I've always been told if you can see the edge of a carbide cutting edge, it needs to be sharpened. 

If you had a good eye piece, take a look at a new factory sharpened insert. You will be disappointed. After sharpening like discribed above, you will always sharpen new inserts before installing them. ............. Jerry (in Tucson)

Reactions: Informative 1


----------



## barry richardson (Mar 23, 2022)

Nubsnstubs said:


> I thought I had a video, but not yet.
> I use a Harbor Freight 4" grinder with 3000 grit diamond Lapidary discs. I'll put a piece of double sided tape on the end of a finger of choice and set the bottom of the bit onto the tape. I turn on the grinder and then touch the carbide insert to the lap disc. When it starts to warm up, I pull it away. It takes well under 10 seconds. I have some very high powered eye pieces I use to check to see if I sharpened the edge completely. If it's not totally sharpened, I do it again until it's sharp.
> 
> I used to do the card and hand sharpening. It was a total waste of time.
> ...


Hey I have a set of those disc somewheregot them for a one time job of finishing some granite, sounds like a good solution... Wonder if they make diamond disc for a Worksharp?


----------



## Mike Hill (Mar 24, 2022)

barry richardson said:


> Hey I have a set of those disc somewheregot them for a one time job of finishing some granite, sounds like a good solution... Wonder if they make diamond disc for a Worksharp?


They make CBN but not sure if they are in stock yet. Bet you could use a common diamond flat lap - even the thin ones by laying it on another worksharp lap - but have not tried. Many laps have a 5/8" arbor hole while the Worksharp has a 1/2" arbor I believe. GRS makes a power hone that uses 4" flat laps with 1/2" arbor hole. I think I've seen some laps for sale for not too much. All this is from memory, so not sure.

Reactions: Informative 1


----------



## pvwoodcrafts (Mar 24, 2022)

Eric Rorabaugh said:


> I'm sure you could if it was the same size that fits the tool. Do you know the size?
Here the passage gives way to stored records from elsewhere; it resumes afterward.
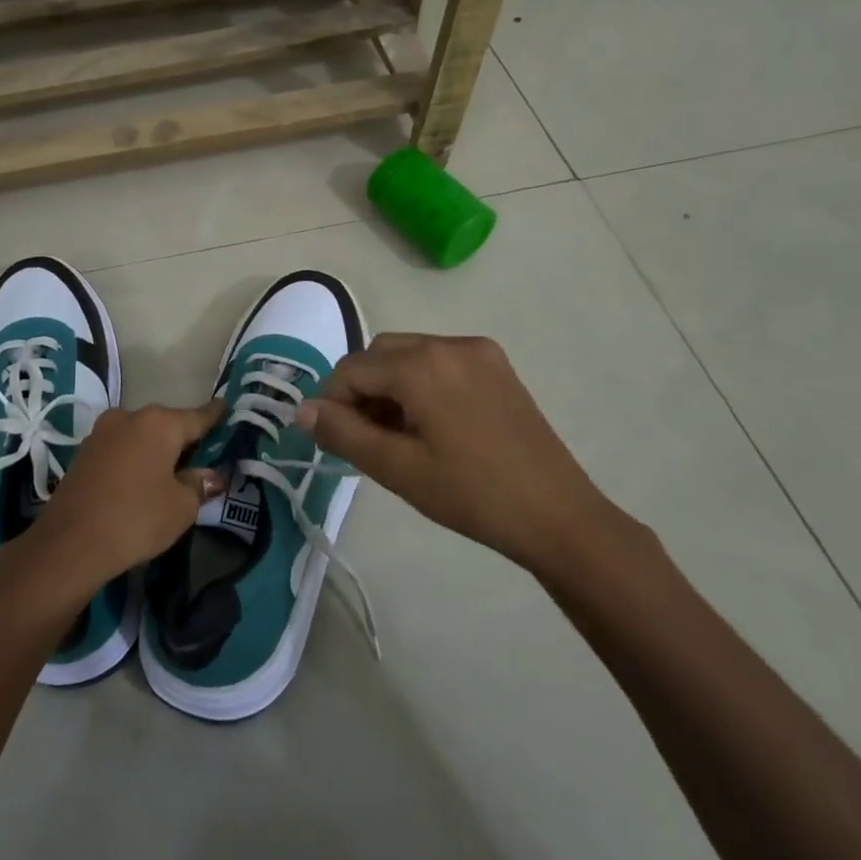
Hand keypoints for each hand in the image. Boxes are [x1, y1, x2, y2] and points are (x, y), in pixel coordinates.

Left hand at [24, 399, 226, 598]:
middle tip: (201, 458)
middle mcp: (130, 416)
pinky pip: (121, 449)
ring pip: (140, 436)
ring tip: (170, 473)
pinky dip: (134, 459)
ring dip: (155, 450)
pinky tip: (140, 481)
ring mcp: (102, 432)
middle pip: (167, 424)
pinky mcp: (83, 452)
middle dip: (183, 439)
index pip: (198, 416)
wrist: (70, 542)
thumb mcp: (182, 507)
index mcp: (160, 423)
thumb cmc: (137, 518)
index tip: (226, 407)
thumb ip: (199, 484)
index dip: (215, 416)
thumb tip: (211, 475)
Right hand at [295, 333, 617, 572]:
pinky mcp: (497, 366)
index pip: (351, 369)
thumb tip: (302, 410)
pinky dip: (420, 384)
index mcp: (422, 364)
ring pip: (409, 356)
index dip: (331, 402)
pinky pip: (439, 362)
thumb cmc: (471, 495)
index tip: (332, 440)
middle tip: (363, 438)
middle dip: (360, 391)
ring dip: (389, 386)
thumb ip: (342, 433)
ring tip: (396, 435)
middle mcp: (448, 344)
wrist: (558, 515)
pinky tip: (429, 425)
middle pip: (379, 355)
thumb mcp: (396, 468)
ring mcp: (478, 352)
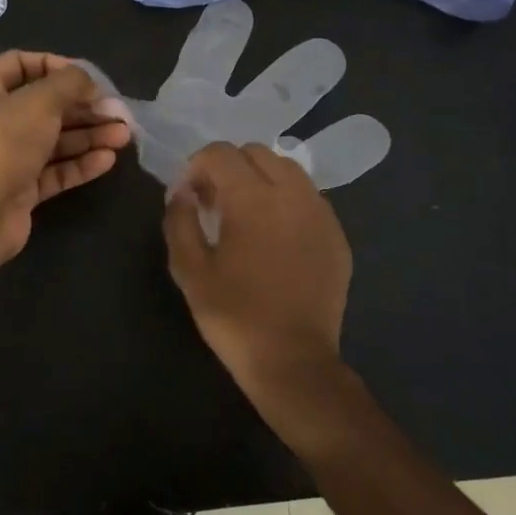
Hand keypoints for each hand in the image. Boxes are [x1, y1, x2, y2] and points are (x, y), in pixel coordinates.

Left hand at [0, 51, 133, 260]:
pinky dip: (80, 163)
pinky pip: (55, 170)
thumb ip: (70, 83)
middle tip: (117, 111)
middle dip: (83, 107)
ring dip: (89, 135)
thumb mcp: (39, 101)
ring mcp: (7, 157)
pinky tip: (108, 159)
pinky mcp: (21, 188)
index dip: (54, 65)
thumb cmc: (3, 143)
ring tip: (123, 136)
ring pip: (54, 140)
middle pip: (44, 105)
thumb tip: (90, 84)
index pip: (19, 64)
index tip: (86, 77)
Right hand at [164, 142, 352, 413]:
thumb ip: (179, 220)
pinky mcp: (336, 234)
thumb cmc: (234, 315)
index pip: (220, 153)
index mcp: (252, 198)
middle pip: (257, 152)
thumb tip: (182, 192)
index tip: (188, 196)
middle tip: (213, 202)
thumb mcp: (189, 270)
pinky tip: (274, 235)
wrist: (293, 362)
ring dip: (260, 178)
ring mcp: (320, 213)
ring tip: (245, 215)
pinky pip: (308, 197)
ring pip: (287, 169)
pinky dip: (286, 200)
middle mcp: (292, 194)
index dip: (196, 166)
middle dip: (229, 167)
matter of fact got a box right here 15mmx15mmx2.5mm
My son uses them in his carbide tipped tool. I have one here that I rarely ever use but they fit today when I checked it out

Reactions: Like 1


----------



## Nubsnstubs (Mar 24, 2022)

The grinder I have is a Harbor Freight 5" Central Machinery item #94186. I'm using 6" Diamond lap discs so the guards had to be removed. In order to mount the discs, you need to get some spacers to make up the difference of the 1/2" thick grinding stone to the 1/16" thick disc.

The coarsest disc is 600 grit, then 1200, 2400 and 3000. They are installed back to back with the 600 and 1200 on the left side. The 2400 and 3000 are on the right side, so it's easy to know where I'm gonna start. Sharpening only removes about 4-5 thousandths from the top side.

You can sharpen at least 8-10 times per insert. The lap discs are found at Amazon today at under $10 for 3000 grit. I didn't look for the other grits, but for under $40 you can get all 4 discs and the grinder was $29 at the time.

The Tormek might be better because you can lay them on the disc and then hold it while it's being sharpened.

CBN will sharpen Carbide, but it's not recommended. ........... Jerry (in Tucson)

Reactions: Informative 1


----------